Hospitals make decisions in reaction to threats and trends, rather than broadly creating growth and opportunity. Physician network development is a prime example.
Students of history have always understood that nothing that happens is new. If one looks back, everything has happened sometime before. This theory is particularly applicable to the business of healthcare in America, especially hospital administration. Hospitals, by virtue of their size and complexity, tend to make business decisions in reaction to threats and trends, rather than by broadly creating growth and opportunity. Nowhere is this more evident than with physician network development.
At one time, hospitals were able to keep physician referrals in line by offering stipends and country club memberships. Anti-kickback regulations put a kink in this mechanism. Physician group practices then evolved, absorbing ancillary service profits despite Stark regulations. Hospitals reacted to this trend by directly employing specialty physicians, particularly cardiologists, in an effort to secure their downstream revenue.
Managed care and physician practice management (PPM) companies became the next growth opportunity for hospital revenue by securing patient referrals from the source, primary-care physicians (PCPs). A feeding frenzy then ensued with PCPs selling their practices at a premium to either large scale practices or hospital systems. When Wall Street lost interest in supporting the PPM industry in the mid-90s and the hospital threat faded, the bottom fell out on the value of PCP practices and employment. The downward pressure on compensation to employed primary-care physicians accompanied upward pressure on productivity as the hospitals came to understand the truer cost of these employees. All of a sudden, the anticipated lifestyle advantage of hospital employment came to an end for those who needed to make a living.
Well, it’s simply happening again, as historians would say. Primary-care physician practices are being aggressively courted by merging hospital systems. This is in reaction to the accountable care organizations’ concept of capitation in the form of "managing health" and compensating "outcomes" rather than paying for services provided. This has forced hospitals to revisit their marketplaces, recognizing that enlarging their population base both geographically and demographically would be important to their survival and success. They are once again offering significant compensation packages to PCPs in their primary geographic area with favorable patient bases, as well as those in areas targeted for growth of the integrated healthcare system.
So, what can primary-care physicians learn from history? Will the past replicate itself in the future and, if so, when? Is it possible that this time it will be different and current physician employment terms will sustain?

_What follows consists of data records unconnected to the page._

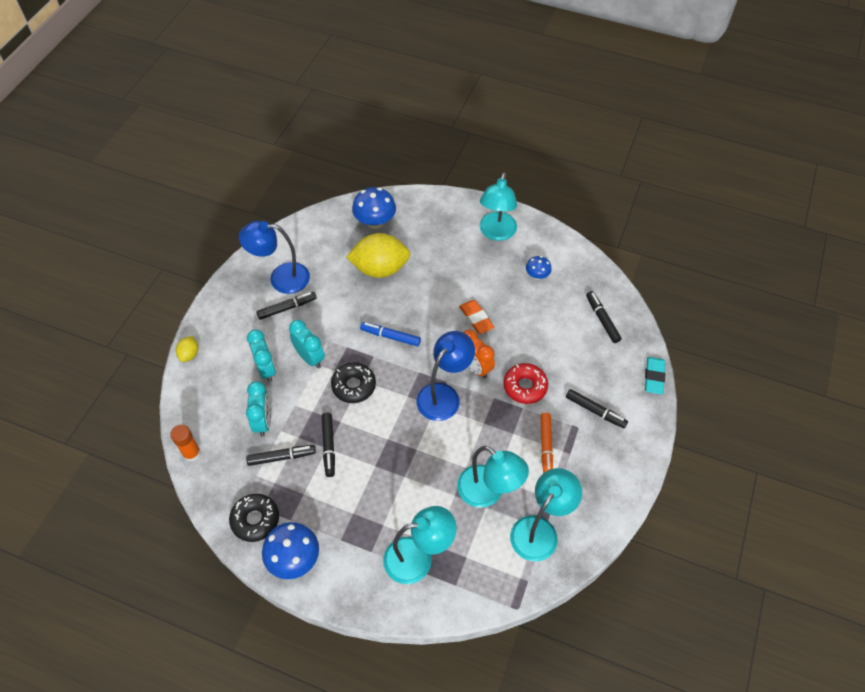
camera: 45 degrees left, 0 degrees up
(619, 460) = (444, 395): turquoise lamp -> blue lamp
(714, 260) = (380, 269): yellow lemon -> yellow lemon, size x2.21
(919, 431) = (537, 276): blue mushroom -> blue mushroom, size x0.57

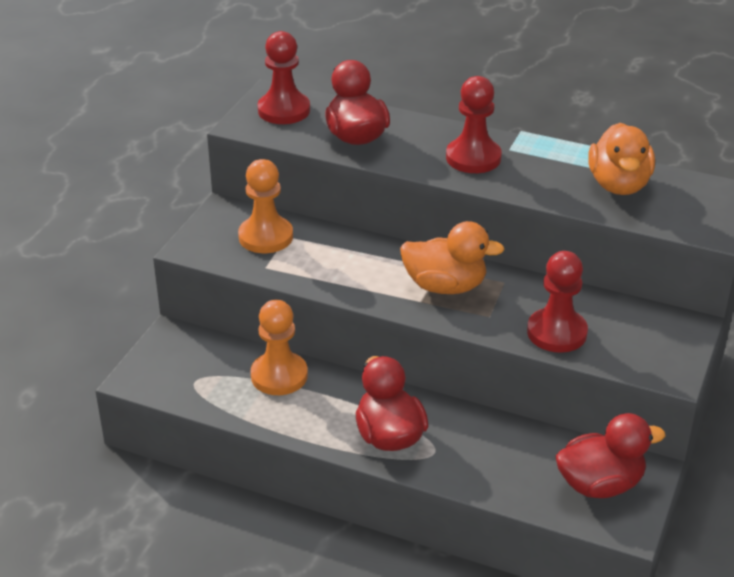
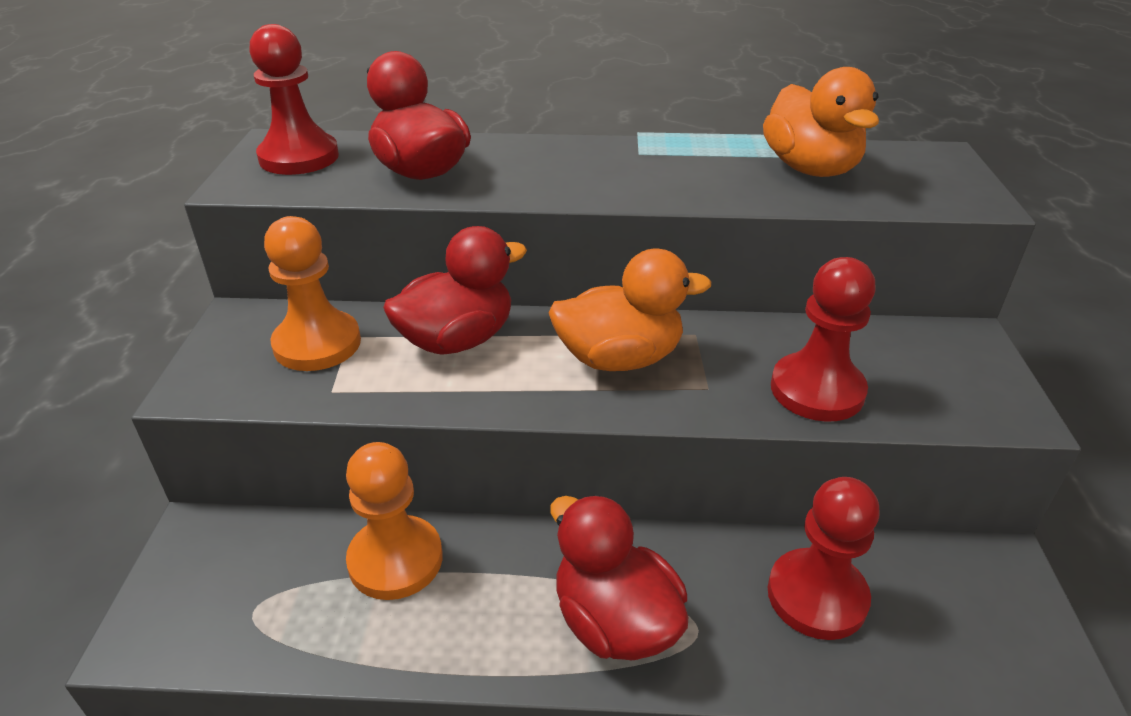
camera: 20 degrees left, 0 degrees up
(473, 158) = (600, 170): red pawn -> red pawn (817, 596)
(600, 484) = (964, 611): red duck -> red duck (457, 340)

If the past is any indication, then it is clear that the current trend is not sustainable. Hospital systems believe they own the downstream revenue from the services physicians prescribe. While they may temporarily accept the increased cost associated with physician employment as justified by their global value, ultimately someone will press back. The terms of most employment contracts with hospitals are one year to three years, rarely more. After this time comes a renegotiation of terms, a process that has generated great conflict for many physicians and job relocation for some. As hospital revenues get further and further squeezed in the years to come, these phenomena will likely escalate.
With the increase in hospital mergers recently, some physicians have also been approached by neighboring hospital systems interested in expanding their normal geographic reach. They offer favorable terms to physicians in return for having their inpatient and outpatient services used by the physician’s patients. Where the hospitals are within the same marketplace this can work, but traditionally patients prefer to use nearby services. EMS goes to the local facility and the inconvenience of having to travel for imaging or labs becomes onerous for those who need to access the system regularly. It’s one thing to travel to a tertiary center for unusual or life threatening disease; it’s another thing to have to travel a distance to have one’s cholesterol checked or to visit a hospitalized loved one daily.
Primary-care groups are often composed of both older physicians who may be facing retirement in the near term and younger physicians who are just getting started. The economic health of any group practice is based upon its ability to attract younger physicians. Often physician mergers/acquisitions are mediated by these senior physicians when it is the more junior physicians who will be impacted in the future.
Perhaps senior primary-care physicians with saturated practices should consider concierge care as an alternative to hospital employment to both ensure lifestyle while protecting the futures of the younger physicians in their practices?